Siying Xie, Daniel Kaiser, Radoslaw M. Cichy
(A) Stimuli were a diverse set of twelve object images and twelve spoken words denoting these objects.
(B) In the perception task, participants viewed the object images in random order.
(C) In the mental imagery task, participants were cued to imagine an object by hearing the spoken word denoting the object.
(D) EEG data recorded from 64 electrodes during both tasks were epoched into trials and subjected to time-frequency decomposition using Morlet wavelets. This was done separately for each single trial and each electrode, yielding a trial-wise representation of induced oscillatory power. We aggregated these time-frequency data into three frequency bands (theta: 5–7 Hz; alpha: 8–13 Hz; beta: 14–31 Hz). Averaging across all frequencies within each band yielded a time- and frequency-resolved response vector (across EEG sensors) for each trial. These response vectors were entered into multivariate pattern analyses.
(E) Multivariate pattern classification was performed separately for each frequency band. As perception and imagery need not emerge with similar temporal dynamics, we performed a time-generalization analysis in which we considered timing in the perception and imagery tasks independently. For every time point combination during perception (0–800 ms with respect to image onset) and imagery (0–2,500 ms with respect to word onset) separately, we conducted a pairwise cross-classification analysis where we trained support vector machine (SVM) classifiers to discriminate between response patterns for two different objects (here: car versus apple) when they were imagined and tested these classifiers on response patterns for the same two objects when they were perceived (and vice versa). We averaged classification accuracies for all pairwise classification analyses between objects, yielding a single time-generalization matrix for each frequency band. These matrices depict the temporal dynamics of representations shared between imagery and perception.

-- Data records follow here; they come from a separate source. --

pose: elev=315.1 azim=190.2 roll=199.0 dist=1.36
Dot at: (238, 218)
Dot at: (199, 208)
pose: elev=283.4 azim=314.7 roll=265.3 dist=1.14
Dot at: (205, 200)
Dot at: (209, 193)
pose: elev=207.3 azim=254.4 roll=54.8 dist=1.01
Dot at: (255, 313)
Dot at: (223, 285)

(F) We found significant cross-classification in the alpha frequency band, ranging from 200 to 660 ms in perception and from 600 to 2,280 ms in imagery. Peak decoding latency was at 480 ms (95% confidence intervals: 479–485 ms) in perception and 1,340 ms (95% confidence intervals: 1,324–1,346 ms) in imagery.

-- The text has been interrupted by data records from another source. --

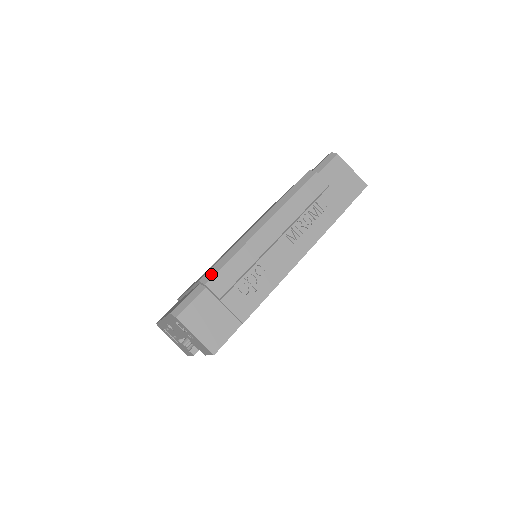
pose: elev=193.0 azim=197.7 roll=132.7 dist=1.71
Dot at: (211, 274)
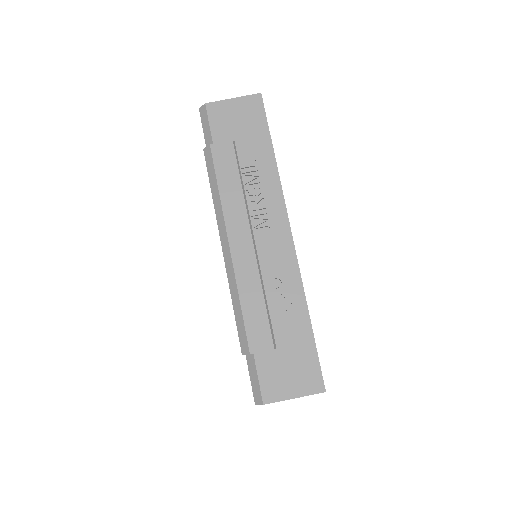
Dot at: (244, 339)
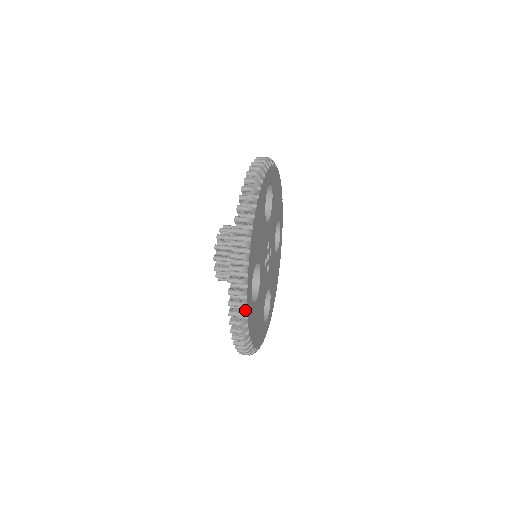
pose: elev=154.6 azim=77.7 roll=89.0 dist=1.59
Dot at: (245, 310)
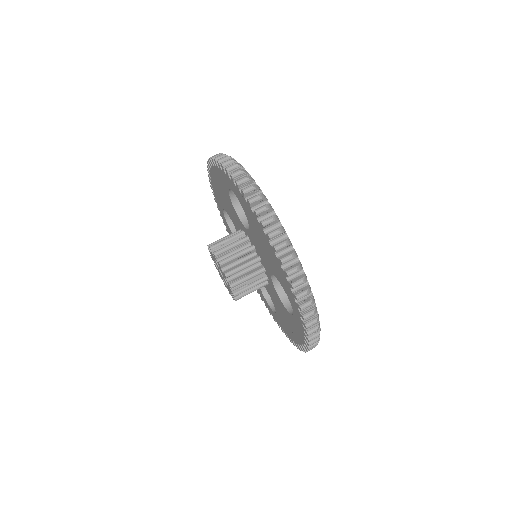
Dot at: (318, 321)
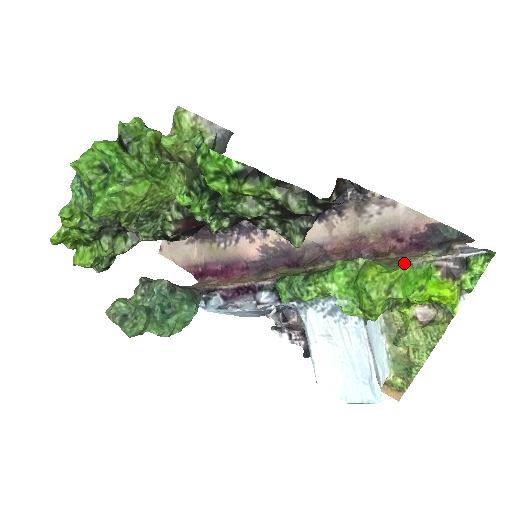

(G) To spatially localize these shared representations, we performed separate time-generalization analyses for anterior and posterior electrodes in our EEG setup. This analysis revealed significant cross-classification in the alpha band for posterior electrodes (from 20 to 800 ms during perception and from 660 to 2,500 ms during imagery), but not in the anterior electrodes. This suggests that parieto-occipital alpha sources mediate the shared representations between perception and imagery. Black outlines indicate time point combinations with above-chance classification (N = 38; non-parametric sign permutation tests; cluster-definition threshold p < 0.05; cluster threshold p < 0.05; Bonferroni corrected by 3 for the number of frequency bands tested). Dec. acc., decoding accuracy.